DATA RECORDS:
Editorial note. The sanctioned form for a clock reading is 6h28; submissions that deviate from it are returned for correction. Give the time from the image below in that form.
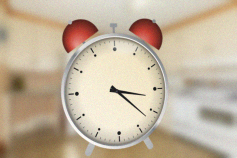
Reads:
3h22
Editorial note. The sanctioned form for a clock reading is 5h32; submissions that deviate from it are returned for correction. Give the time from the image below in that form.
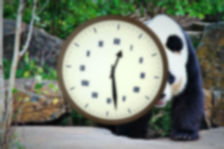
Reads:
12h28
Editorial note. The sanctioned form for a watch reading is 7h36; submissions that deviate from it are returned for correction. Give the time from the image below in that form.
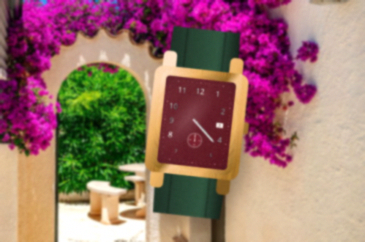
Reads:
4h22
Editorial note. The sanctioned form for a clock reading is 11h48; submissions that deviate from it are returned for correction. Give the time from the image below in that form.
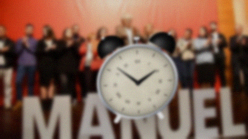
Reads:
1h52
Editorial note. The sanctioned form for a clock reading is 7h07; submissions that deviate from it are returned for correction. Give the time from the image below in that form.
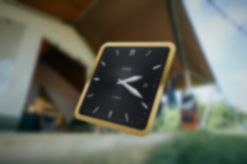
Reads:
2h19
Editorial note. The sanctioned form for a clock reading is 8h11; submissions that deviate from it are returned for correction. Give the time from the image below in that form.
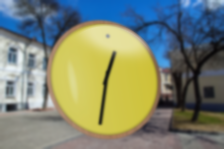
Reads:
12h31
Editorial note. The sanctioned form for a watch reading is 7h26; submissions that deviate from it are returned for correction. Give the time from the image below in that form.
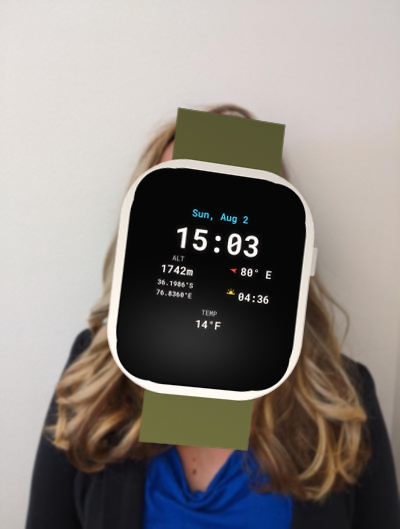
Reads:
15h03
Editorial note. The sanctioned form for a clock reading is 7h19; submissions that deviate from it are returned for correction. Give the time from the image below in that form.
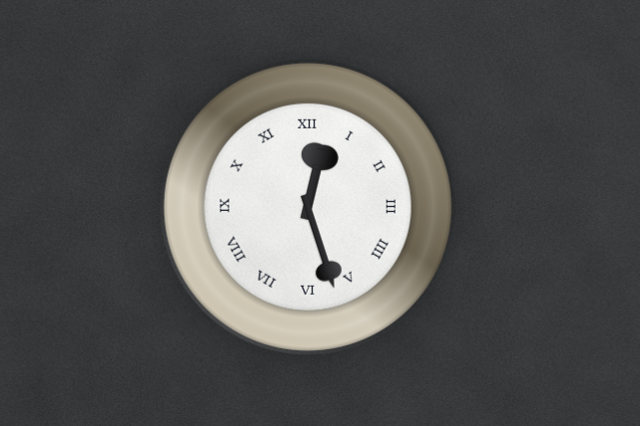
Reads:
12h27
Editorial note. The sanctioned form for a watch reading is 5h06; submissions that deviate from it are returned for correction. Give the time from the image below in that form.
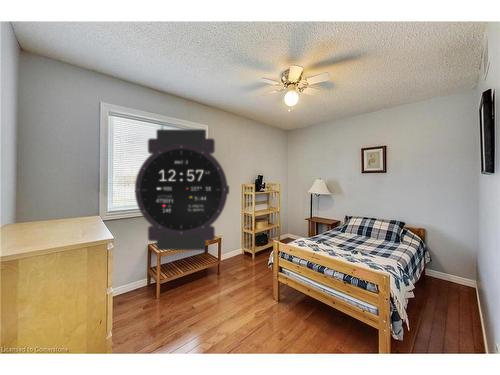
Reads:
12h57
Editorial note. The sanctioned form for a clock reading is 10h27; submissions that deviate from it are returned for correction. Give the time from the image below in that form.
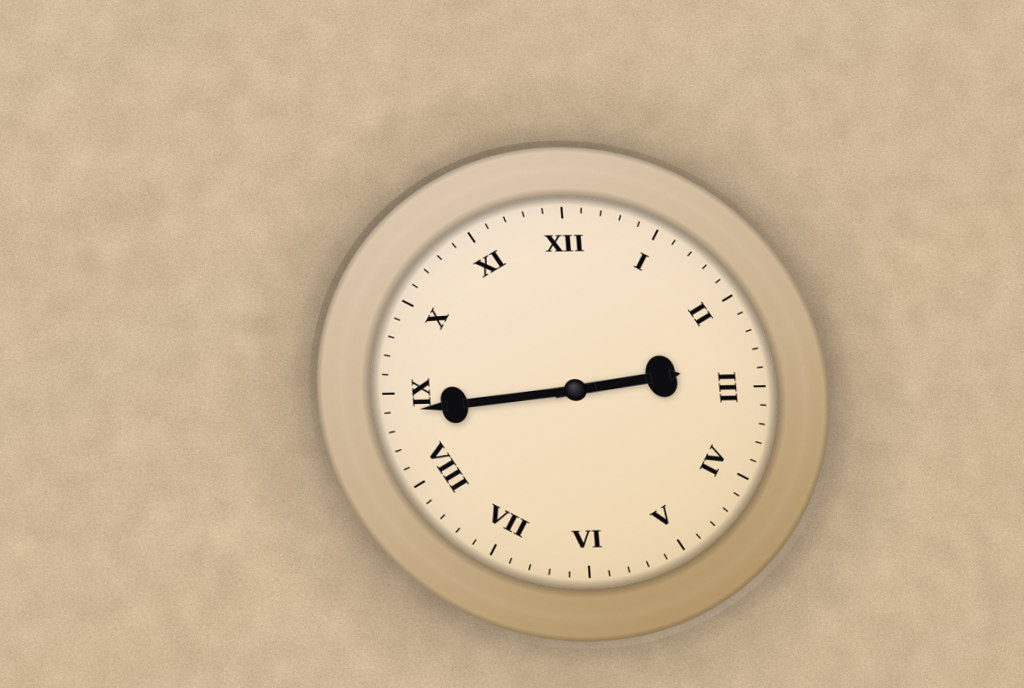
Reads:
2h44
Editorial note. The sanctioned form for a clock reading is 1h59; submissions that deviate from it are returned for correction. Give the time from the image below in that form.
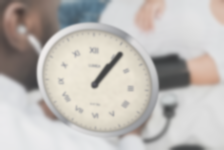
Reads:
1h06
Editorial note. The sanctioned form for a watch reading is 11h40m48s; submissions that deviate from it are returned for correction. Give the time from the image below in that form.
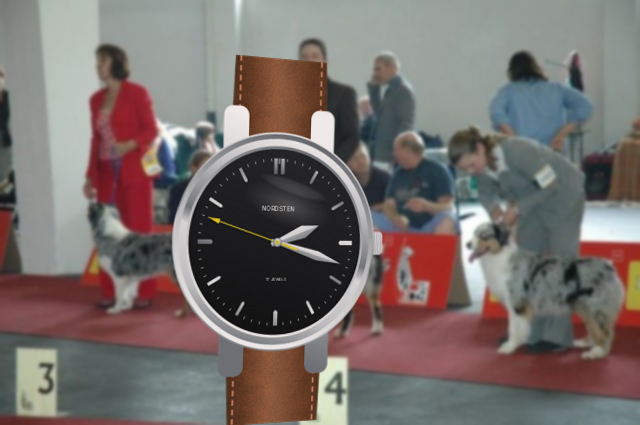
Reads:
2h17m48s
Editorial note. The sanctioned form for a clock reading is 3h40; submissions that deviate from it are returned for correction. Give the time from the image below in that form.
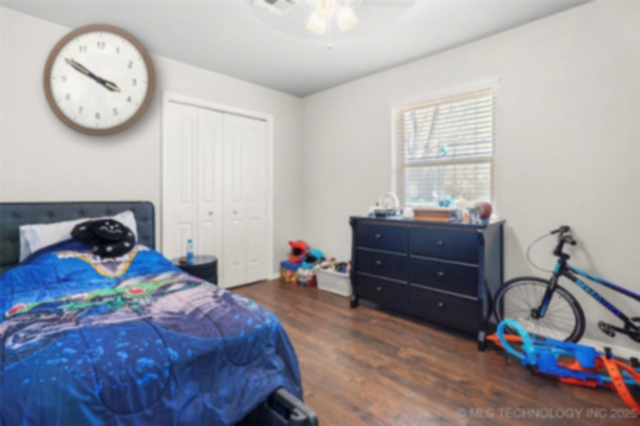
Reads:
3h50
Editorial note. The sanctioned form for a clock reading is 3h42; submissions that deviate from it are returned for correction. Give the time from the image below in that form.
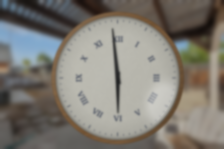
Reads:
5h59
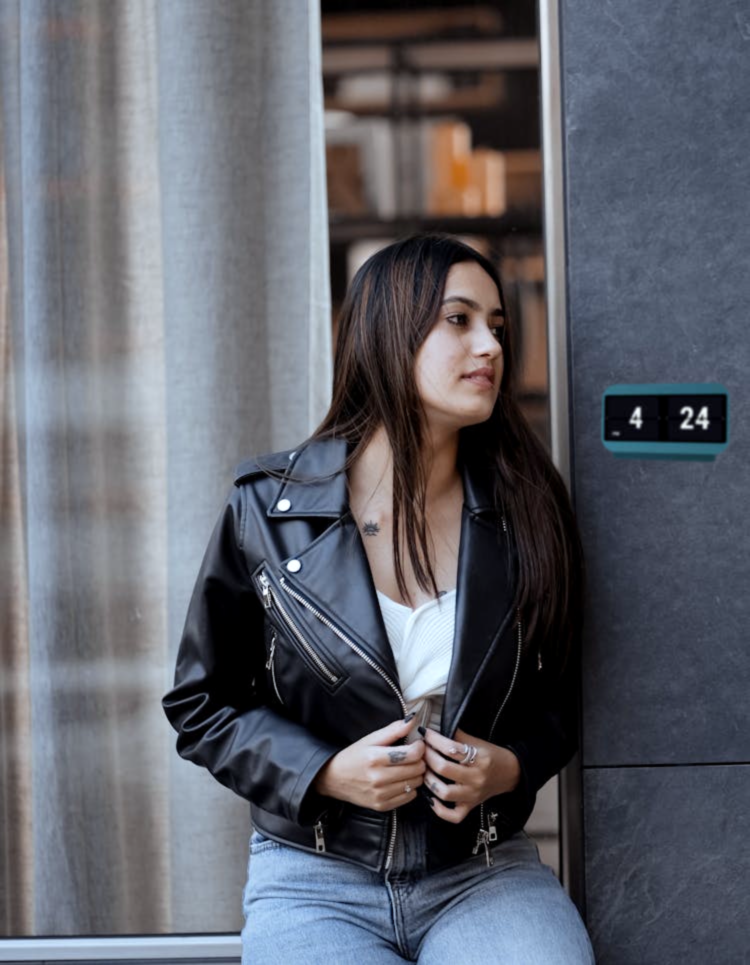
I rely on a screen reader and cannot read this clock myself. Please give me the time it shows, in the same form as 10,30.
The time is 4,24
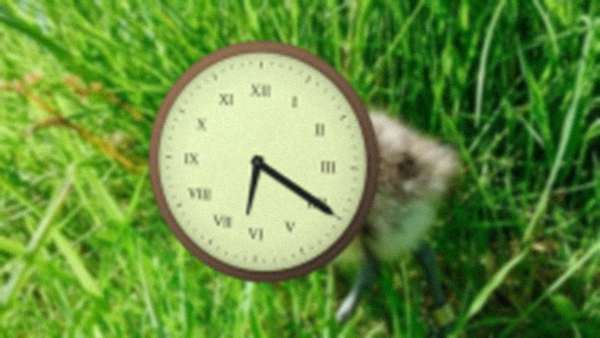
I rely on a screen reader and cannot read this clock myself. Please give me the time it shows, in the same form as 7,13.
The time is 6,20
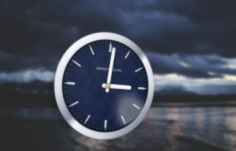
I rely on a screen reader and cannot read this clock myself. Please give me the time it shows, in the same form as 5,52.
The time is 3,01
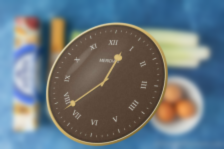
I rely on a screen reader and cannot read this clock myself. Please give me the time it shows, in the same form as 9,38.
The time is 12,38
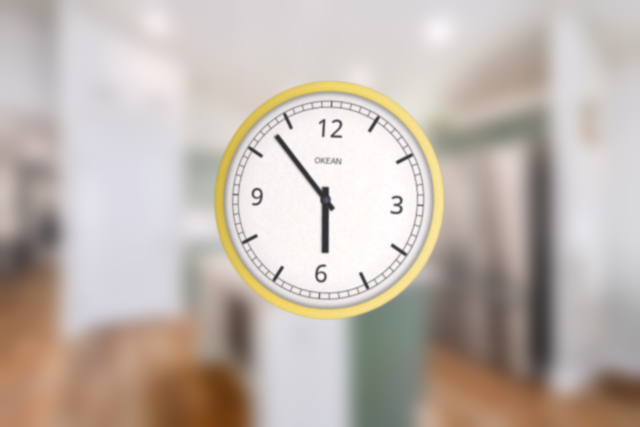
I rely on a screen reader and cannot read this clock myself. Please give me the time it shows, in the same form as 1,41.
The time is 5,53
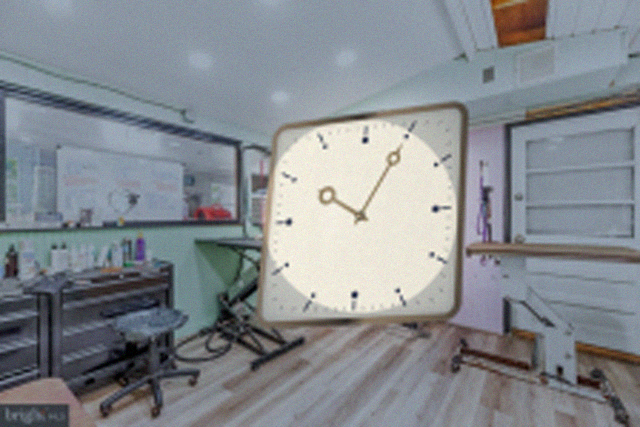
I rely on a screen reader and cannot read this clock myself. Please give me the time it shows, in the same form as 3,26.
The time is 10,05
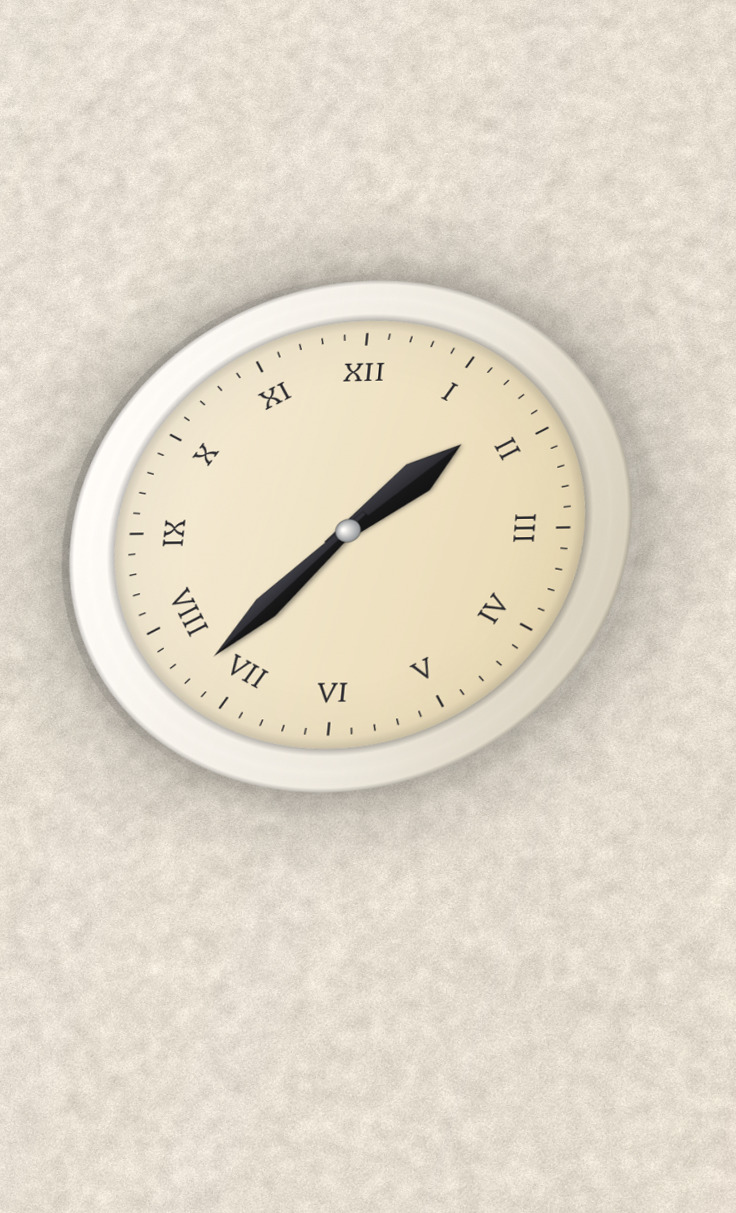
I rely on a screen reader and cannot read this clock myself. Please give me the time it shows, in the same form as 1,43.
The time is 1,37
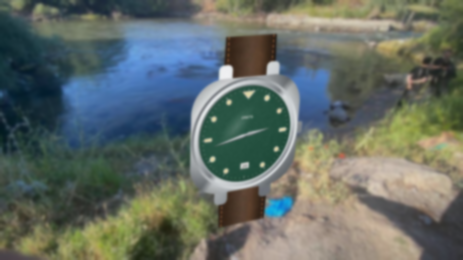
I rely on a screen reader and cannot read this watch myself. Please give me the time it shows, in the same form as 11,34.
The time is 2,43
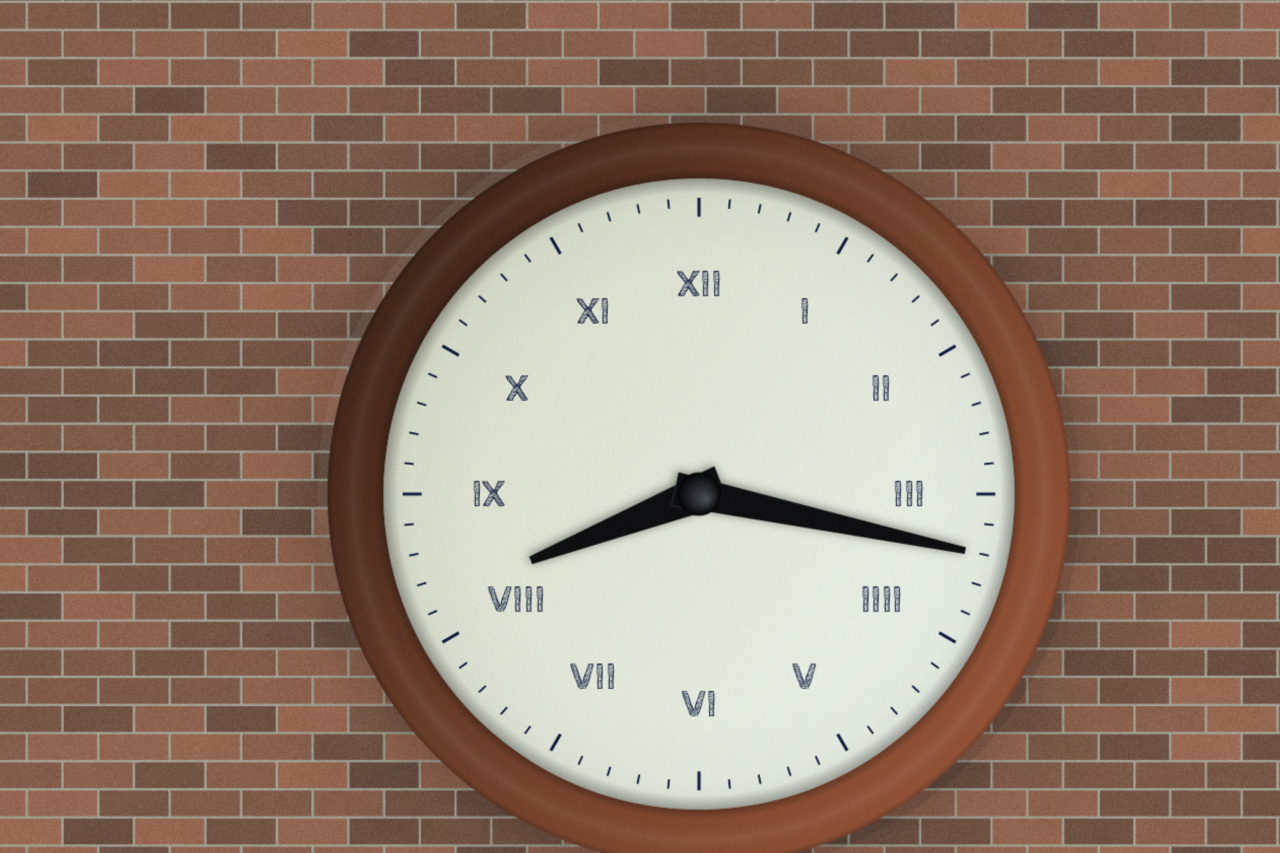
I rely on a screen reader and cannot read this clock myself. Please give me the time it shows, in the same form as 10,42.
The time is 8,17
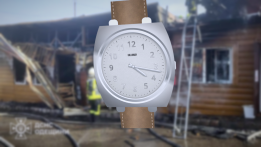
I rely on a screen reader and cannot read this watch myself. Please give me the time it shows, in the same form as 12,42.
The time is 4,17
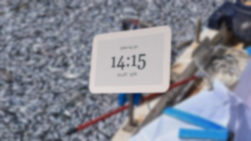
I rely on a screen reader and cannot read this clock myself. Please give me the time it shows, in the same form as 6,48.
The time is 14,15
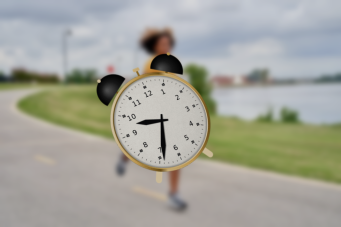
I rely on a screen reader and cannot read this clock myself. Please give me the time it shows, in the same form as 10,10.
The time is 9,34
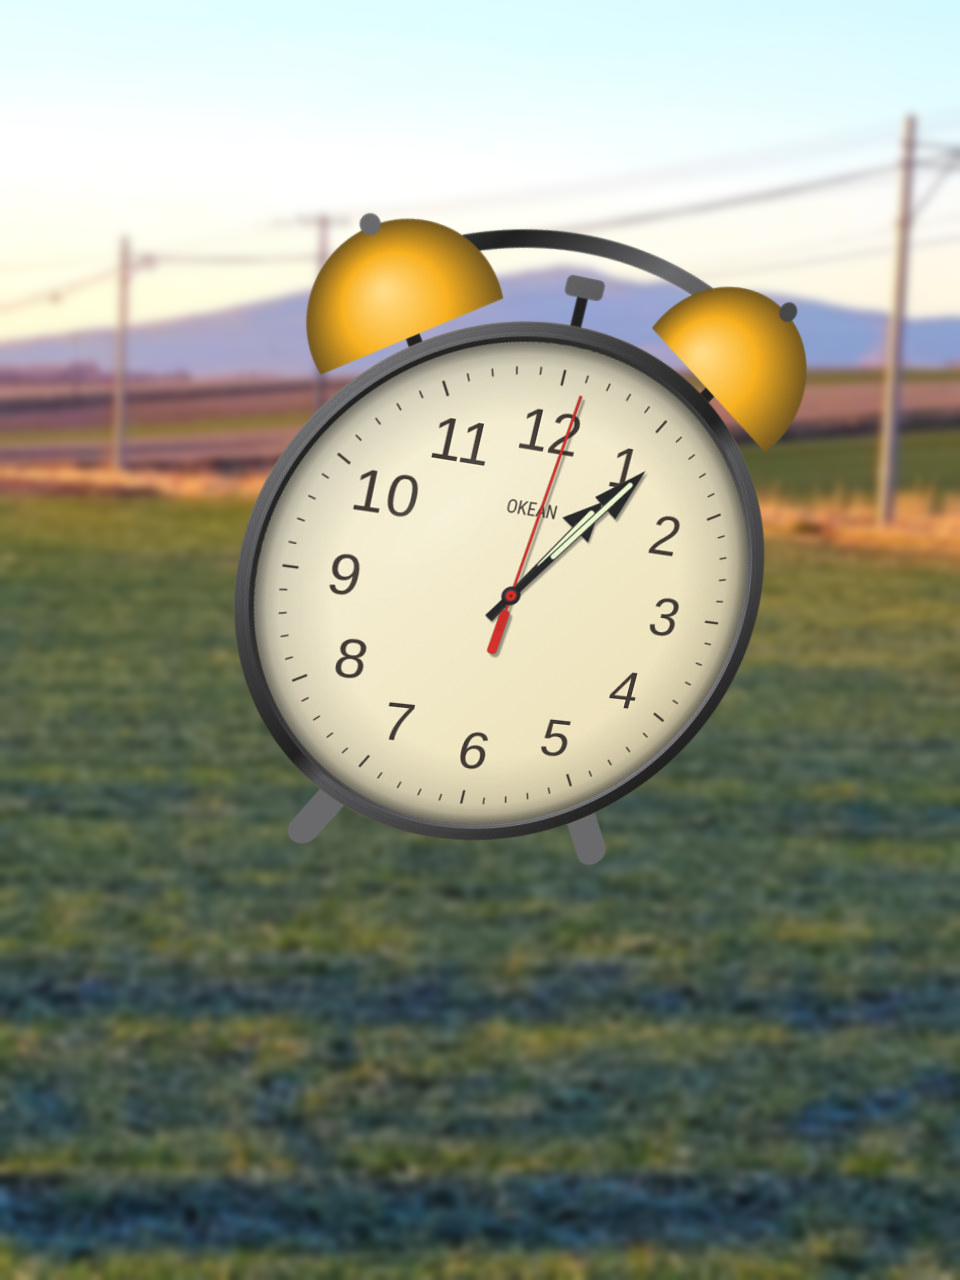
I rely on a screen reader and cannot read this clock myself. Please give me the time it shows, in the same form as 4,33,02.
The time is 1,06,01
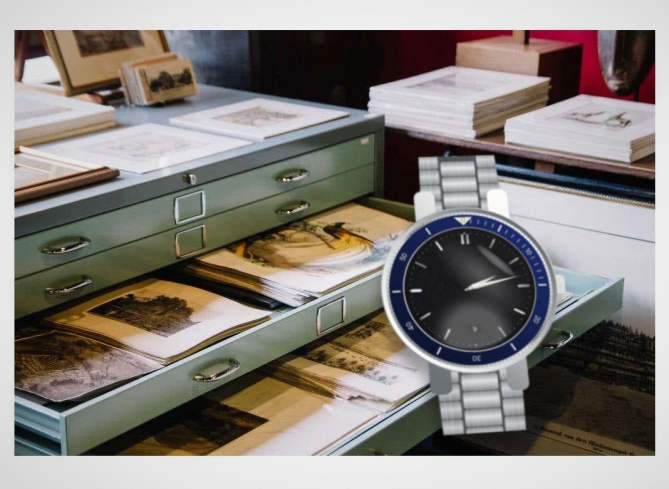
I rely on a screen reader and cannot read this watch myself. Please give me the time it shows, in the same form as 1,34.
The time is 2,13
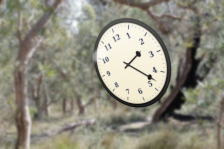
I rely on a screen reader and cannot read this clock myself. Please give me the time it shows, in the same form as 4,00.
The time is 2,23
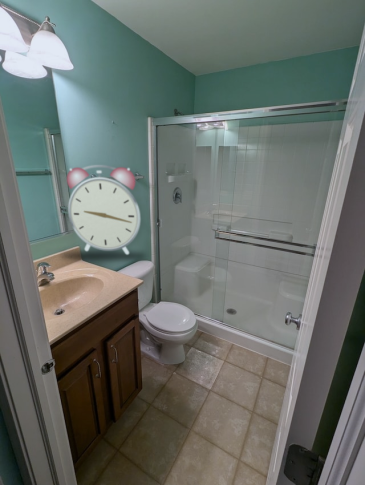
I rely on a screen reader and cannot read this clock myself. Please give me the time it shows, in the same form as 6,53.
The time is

JOB: Set out every line of the items above as a numbered list, skipping any blank lines. Leave the pictures out.

EXERCISE OUTPUT:
1. Editorial note. The sanctioned form for a clock reading is 6h28; submissions that deviate from it are returned for correction. Give the time from the image below in that form.
2. Reads:
3. 3h22
4. Editorial note. The sanctioned form for a clock reading is 5h32; submissions that deviate from it are returned for correction. Give the time from the image below in that form.
5. Reads:
6. 12h28
7. Editorial note. The sanctioned form for a watch reading is 7h36; submissions that deviate from it are returned for correction. Give the time from the image below in that form.
8. Reads:
9. 4h22
10. Editorial note. The sanctioned form for a clock reading is 11h48; submissions that deviate from it are returned for correction. Give the time from the image below in that form.
11. Reads:
12. 1h52
13. Editorial note. The sanctioned form for a clock reading is 7h07; submissions that deviate from it are returned for correction. Give the time from the image below in that form.
14. Reads:
15. 2h19
16. Editorial note. The sanctioned form for a clock reading is 8h11; submissions that deviate from it are returned for correction. Give the time from the image below in that form.
17. Reads:
18. 12h31
19. Editorial note. The sanctioned form for a watch reading is 7h26; submissions that deviate from it are returned for correction. Give the time from the image below in that form.
20. Reads:
21. 15h03
22. Editorial note. The sanctioned form for a clock reading is 7h19; submissions that deviate from it are returned for correction. Give the time from the image below in that form.
23. Reads:
24. 12h27
25. Editorial note. The sanctioned form for a watch reading is 5h06; submissions that deviate from it are returned for correction. Give the time from the image below in that form.
26. Reads:
27. 12h57
28. Editorial note. The sanctioned form for a clock reading is 10h27; submissions that deviate from it are returned for correction. Give the time from the image below in that form.
29. Reads:
30. 2h44
31. Editorial note. The sanctioned form for a clock reading is 1h59; submissions that deviate from it are returned for correction. Give the time from the image below in that form.
32. Reads:
33. 1h06
34. Editorial note. The sanctioned form for a watch reading is 11h40m48s; submissions that deviate from it are returned for correction. Give the time from the image below in that form.
35. Reads:
36. 2h17m48s
37. Editorial note. The sanctioned form for a clock reading is 3h40; submissions that deviate from it are returned for correction. Give the time from the image below in that form.
38. Reads:
39. 3h50
40. Editorial note. The sanctioned form for a clock reading is 3h42; submissions that deviate from it are returned for correction. Give the time from the image below in that form.
41. Reads:
42. 5h59
43. I rely on a screen reader and cannot read this clock myself. Please give me the time it shows, in the same form as 10,30.
44. The time is 4,24
45. I rely on a screen reader and cannot read this clock myself. Please give me the time it shows, in the same form as 7,13.
46. The time is 6,20
47. I rely on a screen reader and cannot read this clock myself. Please give me the time it shows, in the same form as 5,52.
48. The time is 3,01
49. I rely on a screen reader and cannot read this clock myself. Please give me the time it shows, in the same form as 9,38.
50. The time is 12,38
51. I rely on a screen reader and cannot read this clock myself. Please give me the time it shows, in the same form as 1,41.
52. The time is 5,53
53. I rely on a screen reader and cannot read this clock myself. Please give me the time it shows, in the same form as 3,26.
54. The time is 10,05
55. I rely on a screen reader and cannot read this clock myself. Please give me the time it shows, in the same form as 1,43.
56. The time is 1,37
57. I rely on a screen reader and cannot read this watch myself. Please give me the time it shows, in the same form as 11,34.
58. The time is 2,43
59. I rely on a screen reader and cannot read this clock myself. Please give me the time it shows, in the same form as 10,42.
60. The time is 8,17
61. I rely on a screen reader and cannot read this watch myself. Please give me the time it shows, in the same form as 12,42.
62. The time is 4,17
63. I rely on a screen reader and cannot read this clock myself. Please give me the time it shows, in the same form as 6,48.
64. The time is 14,15
65. I rely on a screen reader and cannot read this clock myself. Please give me the time it shows, in the same form as 10,10.
66. The time is 9,34
67. I rely on a screen reader and cannot read this clock myself. Please give me the time it shows, in the same form as 4,33,02.
68. The time is 1,06,01
69. I rely on a screen reader and cannot read this watch myself. Please give me the time it shows, in the same form as 1,34.
70. The time is 2,13
71. I rely on a screen reader and cannot read this clock myself. Please give me the time it shows, in the same form as 4,00.
72. The time is 2,23
73. I rely on a screen reader and cannot read this clock myself. Please give me the time it shows, in the same form as 6,53.
74. The time is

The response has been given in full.